*What to do*:
Start at the top line and retype the data exactly through to the end.

═══ Source data ═══

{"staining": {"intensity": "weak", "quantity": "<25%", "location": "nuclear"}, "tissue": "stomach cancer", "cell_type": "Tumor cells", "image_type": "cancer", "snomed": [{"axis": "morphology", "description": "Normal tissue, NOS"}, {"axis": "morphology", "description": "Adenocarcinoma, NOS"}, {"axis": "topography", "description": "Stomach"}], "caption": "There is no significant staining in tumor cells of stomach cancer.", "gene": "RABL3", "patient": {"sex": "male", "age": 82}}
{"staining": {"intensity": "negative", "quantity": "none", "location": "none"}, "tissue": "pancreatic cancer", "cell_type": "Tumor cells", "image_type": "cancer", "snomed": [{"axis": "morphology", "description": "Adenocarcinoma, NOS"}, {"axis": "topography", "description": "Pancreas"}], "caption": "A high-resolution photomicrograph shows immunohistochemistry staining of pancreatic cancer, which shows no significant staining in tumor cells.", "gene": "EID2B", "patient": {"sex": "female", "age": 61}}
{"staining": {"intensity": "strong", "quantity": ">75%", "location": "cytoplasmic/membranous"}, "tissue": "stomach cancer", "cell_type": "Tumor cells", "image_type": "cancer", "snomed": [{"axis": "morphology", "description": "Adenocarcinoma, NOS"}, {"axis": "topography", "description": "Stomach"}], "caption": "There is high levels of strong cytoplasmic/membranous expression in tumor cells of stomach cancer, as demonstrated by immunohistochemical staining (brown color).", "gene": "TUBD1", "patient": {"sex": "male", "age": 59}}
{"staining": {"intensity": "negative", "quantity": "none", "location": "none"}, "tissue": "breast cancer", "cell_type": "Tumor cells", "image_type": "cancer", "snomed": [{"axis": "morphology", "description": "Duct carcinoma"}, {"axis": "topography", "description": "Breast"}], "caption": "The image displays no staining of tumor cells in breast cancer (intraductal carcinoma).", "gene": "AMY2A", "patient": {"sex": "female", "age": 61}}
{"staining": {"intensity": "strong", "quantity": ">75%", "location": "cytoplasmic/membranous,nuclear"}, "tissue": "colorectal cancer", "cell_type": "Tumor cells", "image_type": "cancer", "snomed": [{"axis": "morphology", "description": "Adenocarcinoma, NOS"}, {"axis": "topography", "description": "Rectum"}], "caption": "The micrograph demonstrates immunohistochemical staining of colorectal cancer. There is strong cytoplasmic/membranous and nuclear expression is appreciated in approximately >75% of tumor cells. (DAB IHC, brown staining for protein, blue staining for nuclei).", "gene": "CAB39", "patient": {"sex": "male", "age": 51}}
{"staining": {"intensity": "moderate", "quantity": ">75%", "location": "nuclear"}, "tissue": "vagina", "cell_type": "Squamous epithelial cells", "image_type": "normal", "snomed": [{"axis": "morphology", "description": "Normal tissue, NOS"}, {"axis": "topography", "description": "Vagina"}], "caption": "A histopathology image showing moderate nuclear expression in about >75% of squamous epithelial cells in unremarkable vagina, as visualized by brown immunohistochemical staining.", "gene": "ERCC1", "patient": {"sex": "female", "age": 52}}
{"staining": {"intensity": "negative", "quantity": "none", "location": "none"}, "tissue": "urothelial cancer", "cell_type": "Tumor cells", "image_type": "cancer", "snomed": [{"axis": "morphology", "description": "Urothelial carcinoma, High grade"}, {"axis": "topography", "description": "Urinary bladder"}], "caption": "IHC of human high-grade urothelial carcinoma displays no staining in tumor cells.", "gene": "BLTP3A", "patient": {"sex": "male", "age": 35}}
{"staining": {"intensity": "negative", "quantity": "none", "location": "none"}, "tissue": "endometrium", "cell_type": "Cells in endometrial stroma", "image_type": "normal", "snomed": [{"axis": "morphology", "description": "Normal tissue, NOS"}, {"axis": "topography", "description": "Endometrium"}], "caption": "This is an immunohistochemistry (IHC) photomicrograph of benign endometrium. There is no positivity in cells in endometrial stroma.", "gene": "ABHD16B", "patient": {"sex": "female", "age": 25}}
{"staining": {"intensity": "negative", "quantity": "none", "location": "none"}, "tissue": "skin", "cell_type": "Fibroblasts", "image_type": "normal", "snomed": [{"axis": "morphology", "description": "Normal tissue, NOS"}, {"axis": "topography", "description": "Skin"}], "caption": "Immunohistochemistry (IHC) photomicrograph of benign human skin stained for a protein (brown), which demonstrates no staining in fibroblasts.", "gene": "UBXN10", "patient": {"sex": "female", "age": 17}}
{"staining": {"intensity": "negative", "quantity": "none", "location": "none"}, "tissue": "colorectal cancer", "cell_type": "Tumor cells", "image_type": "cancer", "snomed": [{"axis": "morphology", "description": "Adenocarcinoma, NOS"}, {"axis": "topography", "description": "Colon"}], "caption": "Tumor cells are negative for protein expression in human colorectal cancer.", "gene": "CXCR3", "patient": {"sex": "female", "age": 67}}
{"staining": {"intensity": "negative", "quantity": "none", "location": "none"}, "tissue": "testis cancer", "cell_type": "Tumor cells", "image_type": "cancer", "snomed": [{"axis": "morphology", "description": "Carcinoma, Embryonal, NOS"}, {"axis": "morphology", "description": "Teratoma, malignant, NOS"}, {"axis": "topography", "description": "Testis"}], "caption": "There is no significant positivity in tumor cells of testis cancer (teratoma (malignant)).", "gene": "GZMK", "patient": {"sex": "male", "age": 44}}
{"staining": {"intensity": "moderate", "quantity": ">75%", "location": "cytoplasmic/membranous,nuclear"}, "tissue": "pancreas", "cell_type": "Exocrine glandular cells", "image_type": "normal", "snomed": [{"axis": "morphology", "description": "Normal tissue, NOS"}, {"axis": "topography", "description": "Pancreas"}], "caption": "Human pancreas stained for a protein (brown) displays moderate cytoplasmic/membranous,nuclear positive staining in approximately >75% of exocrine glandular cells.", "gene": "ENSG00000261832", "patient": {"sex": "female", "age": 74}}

═══

*Your solution*:
{"staining": {"intensity": "weak", "quantity": "<25%", "location": "nuclear"}, "tissue": "stomach cancer", "cell_type": "Tumor cells", "image_type": "cancer", "snomed": [{"axis": "morphology", "description": "Normal tissue, NOS"}, {"axis": "morphology", "description": "Adenocarcinoma, NOS"}, {"axis": "topography", "description": "Stomach"}], "caption": "There is no significant staining in tumor cells of stomach cancer.", "gene": "RABL3", "patient": {"sex": "male", "age": 82}}
{"staining": {"intensity": "negative", "quantity": "none", "location": "none"}, "tissue": "pancreatic cancer", "cell_type": "Tumor cells", "image_type": "cancer", "snomed": [{"axis": "morphology", "description": "Adenocarcinoma, NOS"}, {"axis": "topography", "description": "Pancreas"}], "caption": "A high-resolution photomicrograph shows immunohistochemistry staining of pancreatic cancer, which shows no significant staining in tumor cells.", "gene": "EID2B", "patient": {"sex": "female", "age": 61}}
{"staining": {"intensity": "strong", "quantity": ">75%", "location": "cytoplasmic/membranous"}, "tissue": "stomach cancer", "cell_type": "Tumor cells", "image_type": "cancer", "snomed": [{"axis": "morphology", "description": "Adenocarcinoma, NOS"}, {"axis": "topography", "description": "Stomach"}], "caption": "There is high levels of strong cytoplasmic/membranous expression in tumor cells of stomach cancer, as demonstrated by immunohistochemical staining (brown color).", "gene": "TUBD1", "patient": {"sex": "male", "age": 59}}
{"staining": {"intensity": "negative", "quantity": "none", "location": "none"}, "tissue": "breast cancer", "cell_type": "Tumor cells", "image_type": "cancer", "snomed": [{"axis": "morphology", "description": "Duct carcinoma"}, {"axis": "topography", "description": "Breast"}], "caption": "The image displays no staining of tumor cells in breast cancer (intraductal carcinoma).", "gene": "AMY2A", "patient": {"sex": "female", "age": 61}}
{"staining": {"intensity": "strong", "quantity": ">75%", "location": "cytoplasmic/membranous,nuclear"}, "tissue": "colorectal cancer", "cell_type": "Tumor cells", "image_type": "cancer", "snomed": [{"axis": "morphology", "description": "Adenocarcinoma, NOS"}, {"axis": "topography", "description": "Rectum"}], "caption": "The micrograph demonstrates immunohistochemical staining of colorectal cancer. There is strong cytoplasmic/membranous and nuclear expression is appreciated in approximately >75% of tumor cells. (DAB IHC, brown staining for protein, blue staining for nuclei).", "gene": "CAB39", "patient": {"sex": "male", "age": 51}}
{"staining": {"intensity": "moderate", "quantity": ">75%", "location": "nuclear"}, "tissue": "vagina", "cell_type": "Squamous epithelial cells", "image_type": "normal", "snomed": [{"axis": "morphology", "description": "Normal tissue, NOS"}, {"axis": "topography", "description": "Vagina"}], "caption": "A histopathology image showing moderate nuclear expression in about >75% of squamous epithelial cells in unremarkable vagina, as visualized by brown immunohistochemical staining.", "gene": "ERCC1", "patient": {"sex": "female", "age": 52}}
{"staining": {"intensity": "negative", "quantity": "none", "location": "none"}, "tissue": "urothelial cancer", "cell_type": "Tumor cells", "image_type": "cancer", "snomed": [{"axis": "morphology", "description": "Urothelial carcinoma, High grade"}, {"axis": "topography", "description": "Urinary bladder"}], "caption": "IHC of human high-grade urothelial carcinoma displays no staining in tumor cells.", "gene": "BLTP3A", "patient": {"sex": "male", "age": 35}}
{"staining": {"intensity": "negative", "quantity": "none", "location": "none"}, "tissue": "endometrium", "cell_type": "Cells in endometrial stroma", "image_type": "normal", "snomed": [{"axis": "morphology", "description": "Normal tissue, NOS"}, {"axis": "topography", "description": "Endometrium"}], "caption": "This is an immunohistochemistry (IHC) photomicrograph of benign endometrium. There is no positivity in cells in endometrial stroma.", "gene": "ABHD16B", "patient": {"sex": "female", "age": 25}}
{"staining": {"intensity": "negative", "quantity": "none", "location": "none"}, "tissue": "skin", "cell_type": "Fibroblasts", "image_type": "normal", "snomed": [{"axis": "morphology", "description": "Normal tissue, NOS"}, {"axis": "topography", "description": "Skin"}], "caption": "Immunohistochemistry (IHC) photomicrograph of benign human skin stained for a protein (brown), which demonstrates no staining in fibroblasts.", "gene": "UBXN10", "patient": {"sex": "female", "age": 17}}
{"staining": {"intensity": "negative", "quantity": "none", "location": "none"}, "tissue": "colorectal cancer", "cell_type": "Tumor cells", "image_type": "cancer", "snomed": [{"axis": "morphology", "description": "Adenocarcinoma, NOS"}, {"axis": "topography", "description": "Colon"}], "caption": "Tumor cells are negative for protein expression in human colorectal cancer.", "gene": "CXCR3", "patient": {"sex": "female", "age": 67}}
{"staining": {"intensity": "negative", "quantity": "none", "location": "none"}, "tissue": "testis cancer", "cell_type": "Tumor cells", "image_type": "cancer", "snomed": [{"axis": "morphology", "description": "Carcinoma, Embryonal, NOS"}, {"axis": "morphology", "description": "Teratoma, malignant, NOS"}, {"axis": "topography", "description": "Testis"}], "caption": "There is no significant positivity in tumor cells of testis cancer (teratoma (malignant)).", "gene": "GZMK", "patient": {"sex": "male", "age": 44}}
{"staining": {"intensity": "moderate", "quantity": ">75%", "location": "cytoplasmic/membranous,nuclear"}, "tissue": "pancreas", "cell_type": "Exocrine glandular cells", "image_type": "normal", "snomed": [{"axis": "morphology", "description": "Normal tissue, NOS"}, {"axis": "topography", "description": "Pancreas"}], "caption": "Human pancreas stained for a protein (brown) displays moderate cytoplasmic/membranous,nuclear positive staining in approximately >75% of exocrine glandular cells.", "gene": "ENSG00000261832", "patient": {"sex": "female", "age": 74}}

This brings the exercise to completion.